## Your assignment
Please give back word for word the lines of the material below between the line containing "right front paw: (648, 496)" and the line containing "right front paw: (833, 458)", inclusive.

## Records provided

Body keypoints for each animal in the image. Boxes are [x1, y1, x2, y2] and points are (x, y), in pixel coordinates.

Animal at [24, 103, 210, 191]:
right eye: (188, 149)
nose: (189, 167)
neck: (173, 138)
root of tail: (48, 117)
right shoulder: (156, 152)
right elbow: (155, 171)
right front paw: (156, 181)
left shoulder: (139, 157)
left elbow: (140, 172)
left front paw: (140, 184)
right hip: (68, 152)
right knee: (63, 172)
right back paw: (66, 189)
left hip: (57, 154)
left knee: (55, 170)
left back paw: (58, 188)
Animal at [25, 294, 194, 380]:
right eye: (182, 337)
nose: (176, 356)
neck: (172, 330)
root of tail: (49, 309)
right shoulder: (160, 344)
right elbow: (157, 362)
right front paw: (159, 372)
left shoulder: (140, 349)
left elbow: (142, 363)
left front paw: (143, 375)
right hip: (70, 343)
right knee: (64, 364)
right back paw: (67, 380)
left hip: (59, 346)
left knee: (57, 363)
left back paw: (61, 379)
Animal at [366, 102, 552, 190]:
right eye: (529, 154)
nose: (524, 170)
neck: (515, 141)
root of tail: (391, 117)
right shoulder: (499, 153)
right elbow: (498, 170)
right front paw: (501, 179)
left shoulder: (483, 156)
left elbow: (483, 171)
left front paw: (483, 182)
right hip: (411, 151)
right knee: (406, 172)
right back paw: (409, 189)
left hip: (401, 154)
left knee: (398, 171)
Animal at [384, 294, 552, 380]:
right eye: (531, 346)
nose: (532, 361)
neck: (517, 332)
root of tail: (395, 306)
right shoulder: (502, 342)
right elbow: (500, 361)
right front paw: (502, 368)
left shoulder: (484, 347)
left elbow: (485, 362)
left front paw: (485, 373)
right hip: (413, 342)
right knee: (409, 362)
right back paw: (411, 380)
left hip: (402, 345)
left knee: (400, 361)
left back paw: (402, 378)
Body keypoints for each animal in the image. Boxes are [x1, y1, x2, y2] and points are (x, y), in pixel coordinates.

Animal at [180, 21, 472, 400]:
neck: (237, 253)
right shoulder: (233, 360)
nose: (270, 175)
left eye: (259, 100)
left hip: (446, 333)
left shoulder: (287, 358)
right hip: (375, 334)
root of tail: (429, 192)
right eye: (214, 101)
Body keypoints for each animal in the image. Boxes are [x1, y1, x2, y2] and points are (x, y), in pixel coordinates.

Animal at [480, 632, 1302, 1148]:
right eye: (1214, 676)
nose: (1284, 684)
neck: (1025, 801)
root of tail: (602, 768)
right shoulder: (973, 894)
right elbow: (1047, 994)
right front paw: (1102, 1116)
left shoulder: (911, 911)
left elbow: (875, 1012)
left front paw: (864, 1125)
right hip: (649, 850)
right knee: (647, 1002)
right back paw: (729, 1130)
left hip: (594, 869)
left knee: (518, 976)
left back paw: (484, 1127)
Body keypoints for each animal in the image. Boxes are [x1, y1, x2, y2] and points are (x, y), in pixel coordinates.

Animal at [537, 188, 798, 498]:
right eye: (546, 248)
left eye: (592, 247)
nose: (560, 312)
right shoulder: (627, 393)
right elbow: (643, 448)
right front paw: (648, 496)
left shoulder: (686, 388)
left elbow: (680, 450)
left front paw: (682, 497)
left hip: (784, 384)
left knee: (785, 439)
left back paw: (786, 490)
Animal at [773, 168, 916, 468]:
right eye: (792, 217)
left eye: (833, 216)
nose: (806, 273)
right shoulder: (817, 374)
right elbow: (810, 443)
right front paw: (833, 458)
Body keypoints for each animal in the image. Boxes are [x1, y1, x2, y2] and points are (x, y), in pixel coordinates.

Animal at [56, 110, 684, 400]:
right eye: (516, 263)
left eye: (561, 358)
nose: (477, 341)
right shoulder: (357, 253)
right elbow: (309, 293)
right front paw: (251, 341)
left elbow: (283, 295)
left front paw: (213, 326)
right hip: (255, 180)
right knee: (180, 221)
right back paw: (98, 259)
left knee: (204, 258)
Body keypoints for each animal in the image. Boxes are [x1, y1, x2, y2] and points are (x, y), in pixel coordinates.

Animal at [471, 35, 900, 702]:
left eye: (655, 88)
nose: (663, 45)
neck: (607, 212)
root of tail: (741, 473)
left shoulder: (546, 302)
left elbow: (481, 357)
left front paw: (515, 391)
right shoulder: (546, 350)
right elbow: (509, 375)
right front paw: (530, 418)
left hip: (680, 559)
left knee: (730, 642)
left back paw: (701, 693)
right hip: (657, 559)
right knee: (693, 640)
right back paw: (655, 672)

## Solution for this problem
right front paw: (648, 496)
left shoulder: (686, 388)
left elbow: (680, 450)
left front paw: (682, 497)
left hip: (784, 384)
left knee: (785, 439)
left back paw: (786, 490)
Animal at [773, 168, 916, 468]:
right eye: (792, 217)
left eye: (833, 216)
nose: (806, 273)
right shoulder: (817, 374)
right elbow: (810, 443)
right front paw: (833, 458)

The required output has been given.